### Your objective:
A word-for-word restatement of the data is what is needed.

[Scene comparison data]
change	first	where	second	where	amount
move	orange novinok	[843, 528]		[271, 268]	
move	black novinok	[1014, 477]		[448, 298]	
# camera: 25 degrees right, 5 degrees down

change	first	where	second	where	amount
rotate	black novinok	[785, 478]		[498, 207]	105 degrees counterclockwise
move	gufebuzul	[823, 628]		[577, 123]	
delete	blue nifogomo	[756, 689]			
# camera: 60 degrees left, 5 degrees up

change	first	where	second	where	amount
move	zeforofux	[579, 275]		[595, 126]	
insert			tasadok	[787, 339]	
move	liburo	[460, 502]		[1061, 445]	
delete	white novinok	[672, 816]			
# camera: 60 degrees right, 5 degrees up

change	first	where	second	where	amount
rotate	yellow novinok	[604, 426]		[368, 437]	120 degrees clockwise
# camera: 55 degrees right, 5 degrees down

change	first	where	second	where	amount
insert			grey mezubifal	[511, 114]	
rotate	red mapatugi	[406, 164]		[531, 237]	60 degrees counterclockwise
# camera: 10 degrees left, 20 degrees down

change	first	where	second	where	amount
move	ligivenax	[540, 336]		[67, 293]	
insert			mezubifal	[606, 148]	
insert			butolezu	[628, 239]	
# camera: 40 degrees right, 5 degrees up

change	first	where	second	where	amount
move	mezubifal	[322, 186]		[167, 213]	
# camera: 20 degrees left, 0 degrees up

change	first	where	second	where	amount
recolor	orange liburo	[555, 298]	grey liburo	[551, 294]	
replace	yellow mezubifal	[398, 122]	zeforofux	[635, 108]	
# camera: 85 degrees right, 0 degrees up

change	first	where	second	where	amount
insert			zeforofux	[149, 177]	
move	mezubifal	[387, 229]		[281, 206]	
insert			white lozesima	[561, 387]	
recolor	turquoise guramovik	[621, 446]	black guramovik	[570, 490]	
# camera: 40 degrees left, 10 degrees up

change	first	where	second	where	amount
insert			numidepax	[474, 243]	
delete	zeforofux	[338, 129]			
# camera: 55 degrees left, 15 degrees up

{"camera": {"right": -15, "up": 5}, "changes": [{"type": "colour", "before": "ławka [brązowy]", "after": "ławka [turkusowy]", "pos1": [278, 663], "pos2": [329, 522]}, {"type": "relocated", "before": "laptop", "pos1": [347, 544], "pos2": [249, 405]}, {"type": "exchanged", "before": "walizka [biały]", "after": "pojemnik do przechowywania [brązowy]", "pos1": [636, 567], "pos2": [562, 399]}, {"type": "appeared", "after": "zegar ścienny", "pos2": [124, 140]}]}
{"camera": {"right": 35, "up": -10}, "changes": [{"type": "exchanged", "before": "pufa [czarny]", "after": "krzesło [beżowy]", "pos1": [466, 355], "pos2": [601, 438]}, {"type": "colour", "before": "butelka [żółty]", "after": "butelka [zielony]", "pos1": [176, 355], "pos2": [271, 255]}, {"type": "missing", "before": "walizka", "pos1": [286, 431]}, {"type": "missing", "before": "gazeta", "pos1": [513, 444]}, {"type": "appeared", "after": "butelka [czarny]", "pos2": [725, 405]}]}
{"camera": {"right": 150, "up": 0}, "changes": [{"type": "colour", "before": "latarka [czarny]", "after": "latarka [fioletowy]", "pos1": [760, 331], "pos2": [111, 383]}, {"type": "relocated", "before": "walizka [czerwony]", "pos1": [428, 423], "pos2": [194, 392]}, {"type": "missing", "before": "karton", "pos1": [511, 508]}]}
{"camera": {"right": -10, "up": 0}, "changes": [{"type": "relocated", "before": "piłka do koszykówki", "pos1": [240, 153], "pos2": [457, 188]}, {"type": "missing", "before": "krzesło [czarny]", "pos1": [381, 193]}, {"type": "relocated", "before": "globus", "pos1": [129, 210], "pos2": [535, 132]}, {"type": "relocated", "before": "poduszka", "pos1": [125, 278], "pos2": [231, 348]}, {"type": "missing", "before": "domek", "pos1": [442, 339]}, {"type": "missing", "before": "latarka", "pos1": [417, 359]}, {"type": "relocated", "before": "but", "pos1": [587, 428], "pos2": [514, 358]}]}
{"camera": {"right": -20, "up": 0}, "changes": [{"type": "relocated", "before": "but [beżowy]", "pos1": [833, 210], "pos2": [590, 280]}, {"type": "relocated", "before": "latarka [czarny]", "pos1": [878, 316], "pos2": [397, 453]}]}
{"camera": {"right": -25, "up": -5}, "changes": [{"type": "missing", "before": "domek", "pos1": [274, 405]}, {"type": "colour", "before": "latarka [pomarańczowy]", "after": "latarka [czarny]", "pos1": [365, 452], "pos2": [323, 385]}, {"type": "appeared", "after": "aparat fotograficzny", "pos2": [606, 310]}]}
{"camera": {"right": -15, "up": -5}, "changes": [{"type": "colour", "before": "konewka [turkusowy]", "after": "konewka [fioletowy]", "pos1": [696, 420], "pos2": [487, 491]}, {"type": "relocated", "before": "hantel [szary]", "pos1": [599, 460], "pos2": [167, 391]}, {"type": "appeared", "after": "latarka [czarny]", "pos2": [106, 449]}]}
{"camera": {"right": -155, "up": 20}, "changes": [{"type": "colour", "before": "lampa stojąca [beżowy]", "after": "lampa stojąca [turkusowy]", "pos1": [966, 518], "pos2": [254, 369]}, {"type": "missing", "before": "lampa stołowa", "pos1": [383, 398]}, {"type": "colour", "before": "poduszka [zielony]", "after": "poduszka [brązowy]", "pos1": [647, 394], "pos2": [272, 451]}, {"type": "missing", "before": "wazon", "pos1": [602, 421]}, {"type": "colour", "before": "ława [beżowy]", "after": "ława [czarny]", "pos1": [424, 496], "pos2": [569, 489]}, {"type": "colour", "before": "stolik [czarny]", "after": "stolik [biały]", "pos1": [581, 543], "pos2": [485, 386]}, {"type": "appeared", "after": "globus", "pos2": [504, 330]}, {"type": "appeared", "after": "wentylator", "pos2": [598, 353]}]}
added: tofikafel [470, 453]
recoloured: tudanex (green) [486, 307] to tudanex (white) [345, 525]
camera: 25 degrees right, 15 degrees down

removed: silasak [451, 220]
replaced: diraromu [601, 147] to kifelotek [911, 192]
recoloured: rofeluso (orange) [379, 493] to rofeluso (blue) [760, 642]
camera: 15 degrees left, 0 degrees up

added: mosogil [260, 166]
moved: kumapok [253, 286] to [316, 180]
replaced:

### Solved exercise:
change	first	where	second	where	amount
move	orange novinok	[843, 528]		[271, 268]	
move	black novinok	[1014, 477]		[448, 298]	
# camera: 25 degrees right, 5 degrees down

change	first	where	second	where	amount
rotate	black novinok	[785, 478]		[498, 207]	105 degrees counterclockwise
move	gufebuzul	[823, 628]		[577, 123]	
delete	blue nifogomo	[756, 689]			
# camera: 60 degrees left, 5 degrees up

change	first	where	second	where	amount
move	zeforofux	[579, 275]		[595, 126]	
insert			tasadok	[787, 339]	
move	liburo	[460, 502]		[1061, 445]	
delete	white novinok	[672, 816]			
# camera: 60 degrees right, 5 degrees up

change	first	where	second	where	amount
rotate	yellow novinok	[604, 426]		[368, 437]	120 degrees clockwise
# camera: 55 degrees right, 5 degrees down

change	first	where	second	where	amount
insert			grey mezubifal	[511, 114]	
rotate	red mapatugi	[406, 164]		[531, 237]	60 degrees counterclockwise
# camera: 10 degrees left, 20 degrees down

change	first	where	second	where	amount
move	ligivenax	[540, 336]		[67, 293]	
insert			mezubifal	[606, 148]	
insert			butolezu	[628, 239]	
# camera: 40 degrees right, 5 degrees up

change	first	where	second	where	amount
move	mezubifal	[322, 186]		[167, 213]	
# camera: 20 degrees left, 0 degrees up

change	first	where	second	where	amount
recolor	orange liburo	[555, 298]	grey liburo	[551, 294]	
replace	yellow mezubifal	[398, 122]	zeforofux	[635, 108]	
# camera: 85 degrees right, 0 degrees up

change	first	where	second	where	amount
insert			zeforofux	[149, 177]	
move	mezubifal	[387, 229]		[281, 206]	
insert			white lozesima	[561, 387]	
recolor	turquoise guramovik	[621, 446]	black guramovik	[570, 490]	
# camera: 40 degrees left, 10 degrees up

change	first	where	second	where	amount
insert			numidepax	[474, 243]	
delete	zeforofux	[338, 129]			
# camera: 55 degrees left, 15 degrees up

{"camera": {"right": -15, "up": 5}, "changes": [{"type": "colour", "before": "ławka [brązowy]", "after": "ławka [turkusowy]", "pos1": [278, 663], "pos2": [329, 522]}, {"type": "relocated", "before": "laptop", "pos1": [347, 544], "pos2": [249, 405]}, {"type": "exchanged", "before": "walizka [biały]", "after": "pojemnik do przechowywania [brązowy]", "pos1": [636, 567], "pos2": [562, 399]}, {"type": "appeared", "after": "zegar ścienny", "pos2": [124, 140]}]}
{"camera": {"right": 35, "up": -10}, "changes": [{"type": "exchanged", "before": "pufa [czarny]", "after": "krzesło [beżowy]", "pos1": [466, 355], "pos2": [601, 438]}, {"type": "colour", "before": "butelka [żółty]", "after": "butelka [zielony]", "pos1": [176, 355], "pos2": [271, 255]}, {"type": "missing", "before": "walizka", "pos1": [286, 431]}, {"type": "missing", "before": "gazeta", "pos1": [513, 444]}, {"type": "appeared", "after": "butelka [czarny]", "pos2": [725, 405]}]}
{"camera": {"right": 150, "up": 0}, "changes": [{"type": "colour", "before": "latarka [czarny]", "after": "latarka [fioletowy]", "pos1": [760, 331], "pos2": [111, 383]}, {"type": "relocated", "before": "walizka [czerwony]", "pos1": [428, 423], "pos2": [194, 392]}, {"type": "missing", "before": "karton", "pos1": [511, 508]}]}
{"camera": {"right": -10, "up": 0}, "changes": [{"type": "relocated", "before": "piłka do koszykówki", "pos1": [240, 153], "pos2": [457, 188]}, {"type": "missing", "before": "krzesło [czarny]", "pos1": [381, 193]}, {"type": "relocated", "before": "globus", "pos1": [129, 210], "pos2": [535, 132]}, {"type": "relocated", "before": "poduszka", "pos1": [125, 278], "pos2": [231, 348]}, {"type": "missing", "before": "domek", "pos1": [442, 339]}, {"type": "missing", "before": "latarka", "pos1": [417, 359]}, {"type": "relocated", "before": "but", "pos1": [587, 428], "pos2": [514, 358]}]}
{"camera": {"right": -20, "up": 0}, "changes": [{"type": "relocated", "before": "but [beżowy]", "pos1": [833, 210], "pos2": [590, 280]}, {"type": "relocated", "before": "latarka [czarny]", "pos1": [878, 316], "pos2": [397, 453]}]}
{"camera": {"right": -25, "up": -5}, "changes": [{"type": "missing", "before": "domek", "pos1": [274, 405]}, {"type": "colour", "before": "latarka [pomarańczowy]", "after": "latarka [czarny]", "pos1": [365, 452], "pos2": [323, 385]}, {"type": "appeared", "after": "aparat fotograficzny", "pos2": [606, 310]}]}
{"camera": {"right": -15, "up": -5}, "changes": [{"type": "colour", "before": "konewka [turkusowy]", "after": "konewka [fioletowy]", "pos1": [696, 420], "pos2": [487, 491]}, {"type": "relocated", "before": "hantel [szary]", "pos1": [599, 460], "pos2": [167, 391]}, {"type": "appeared", "after": "latarka [czarny]", "pos2": [106, 449]}]}
{"camera": {"right": -155, "up": 20}, "changes": [{"type": "colour", "before": "lampa stojąca [beżowy]", "after": "lampa stojąca [turkusowy]", "pos1": [966, 518], "pos2": [254, 369]}, {"type": "missing", "before": "lampa stołowa", "pos1": [383, 398]}, {"type": "colour", "before": "poduszka [zielony]", "after": "poduszka [brązowy]", "pos1": [647, 394], "pos2": [272, 451]}, {"type": "missing", "before": "wazon", "pos1": [602, 421]}, {"type": "colour", "before": "ława [beżowy]", "after": "ława [czarny]", "pos1": [424, 496], "pos2": [569, 489]}, {"type": "colour", "before": "stolik [czarny]", "after": "stolik [biały]", "pos1": [581, 543], "pos2": [485, 386]}, {"type": "appeared", "after": "globus", "pos2": [504, 330]}, {"type": "appeared", "after": "wentylator", "pos2": [598, 353]}]}
added: tofikafel [470, 453]
recoloured: tudanex (green) [486, 307] to tudanex (white) [345, 525]
camera: 25 degrees right, 15 degrees down

removed: silasak [451, 220]
replaced: diraromu [601, 147] to kifelotek [911, 192]
recoloured: rofeluso (orange) [379, 493] to rofeluso (blue) [760, 642]
camera: 15 degrees left, 0 degrees up

added: mosogil [260, 166]
moved: kumapok [253, 286] to [316, 180]
replaced:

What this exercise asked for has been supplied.